2. It seems most people can't recognize the level of intelligence of these models anymore? Like, it seems for the average person, we have reached the line of intelligence in which really what makes users like the model more or less is its personality (aka EQ not IQ), and I think it's hard to predict what this will result in, but for companies like OpenAI and similar competitors that are now shifting into 'product companies' instead of just being AI labs, I think this trajectory will have interesting implications down the road.

3. Clearly, it is more than evident that AI is indeed shaping our world and our day-to-day lives (and we are shaping AI too, as these user complaints will end up being the next fine-tuning direction for AI labs) in a much bigger way than the average person thinks. It's not just it helping us to summarize the daily emails we receive, but it is strongly changing a lot of people's lives, for better or for worse.
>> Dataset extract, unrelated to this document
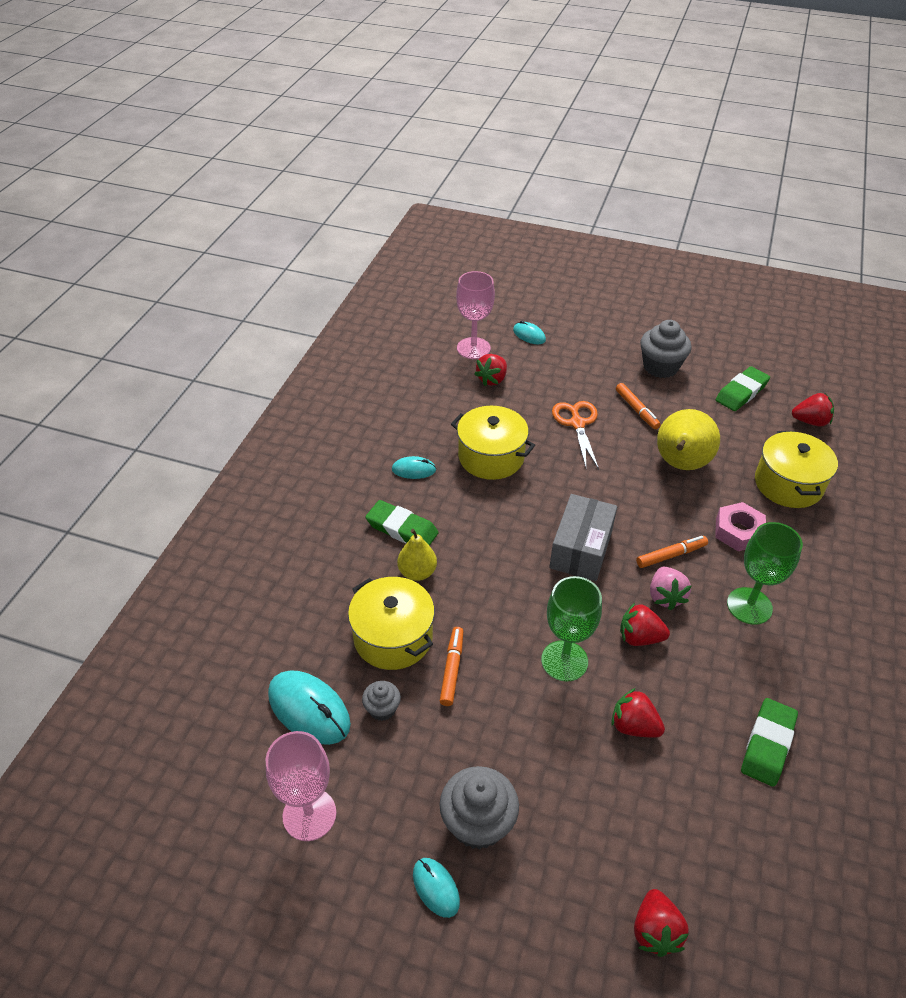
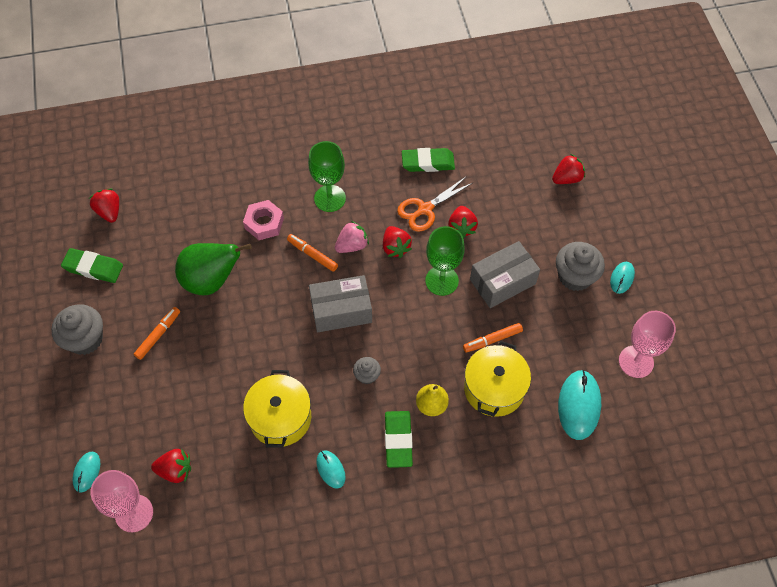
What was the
This paper shows how we are starting to use a lot more of AI vocabulary lately, and as language models the way we think, see, and understand the world, I think this is just something important to keep in the top of our minds. Not sure if it's positive or negative (I have some tilt towards the latter, but it's hard to tell without much more research on the topic).
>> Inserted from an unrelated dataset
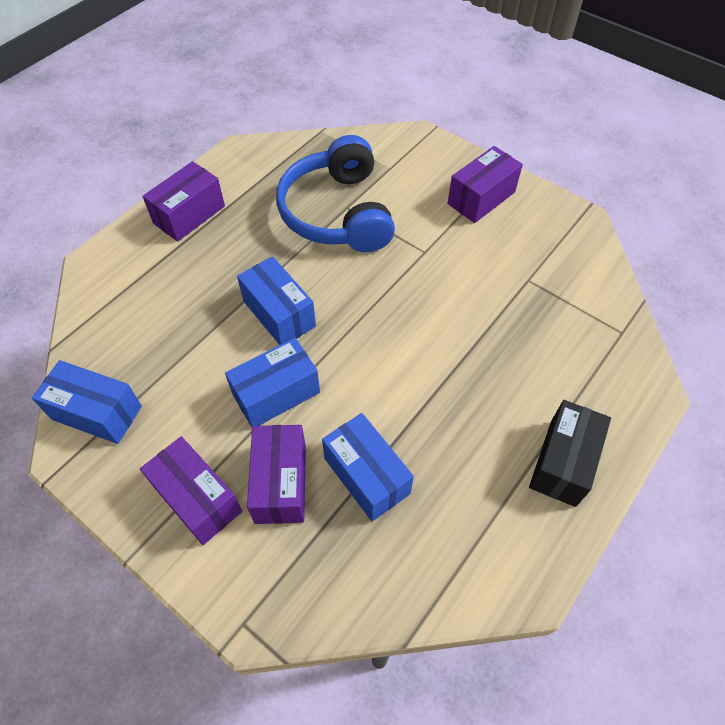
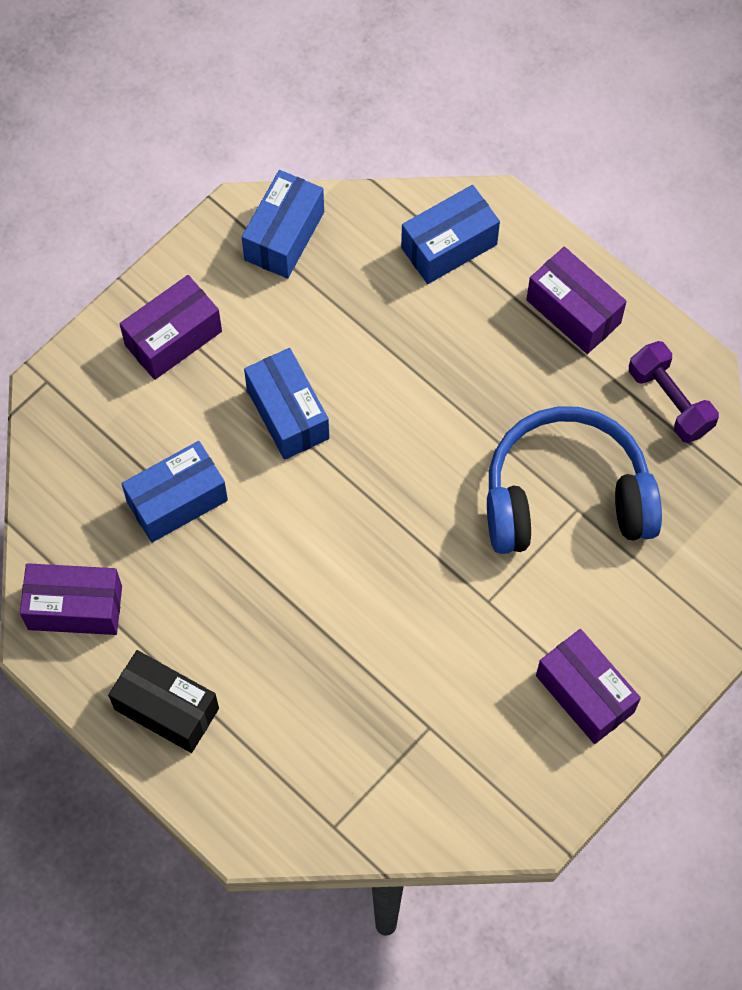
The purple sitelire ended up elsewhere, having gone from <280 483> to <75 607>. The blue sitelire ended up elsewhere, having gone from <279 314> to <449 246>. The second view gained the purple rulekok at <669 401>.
Now, how everything connects (And admittedly, there is kind of a built narrative around this):

1. I think we are not slowing down, in any case, I think we are speeding up, as we are still seeing some speed / cost improvements for LLMs in the order of 50x or more every year, which I don't think relates to a market that is nowhere near the mature point.

2. GPT-5 is a very smart, fast, and cheap model, and I could not say it's a bad model in any way. It is just that we were expecting to see a compilation of progress from 1+ years like before, but OpenAI has been shipping much faster now due to the market competition dynamics, so that was really just not what was going to happen.

And also here's the thing—most of the backlash from power users isn't actually about the model's capabilities. It's about the restrictive rate limits (200 messages per week for Plus users on the reasoning model, vs. much higher limits with o3 + o4-mini + o4-mini high) and the automatic router that chooses models for you. The router even broke on launch day, sending complex queries to cheaper model variants instead of the full system, making GPT-5 seem "way dumber" according to @sama himself.

3. I think OpenAI made special emphasis on making this model for the masses, making it easier to use (without picking a model), and from my point of view, they made the right choice of reducing the sycophantic personality of GPT-5 vs. its predecessor, but clearly the masses disagree with that, so I think this will be a clear lesson for OpenAI, and it's likely that personality will play a (even) bigger role in future releases.

4. As we reach (or have already reached) the line in which most people can't recognize (or just don't care about) the level of intelligence of new models, I think we need a shift from this one-size-fits-all approach (in one way or another). We need much higher investment in steer-ability and personalization, so the same model can serve different purposes and users effectively. OpenAI has already started trying this, but it's in the early stages, and the level of personalization is not great.

If that doesn't happen, I suspect we will start to see models not just for different 'intelligence levels' but for specific use cases and personalities (aka, verticalization). Open weights models already get this—there are models optimized for code, translation, role playing, etc.

---

For me, what seems most surprising or impressive about all of this is that the whole GPT-5 and GPT-4o story really does feel like we're living through an 'early' version of what happened in the movie Her. People are literally upset about losing their AI friend's personality, posting emotional Reddit threads about missing how it used to talk to them. That's wild, and probably worth thinking about. The future got weird faster than expected.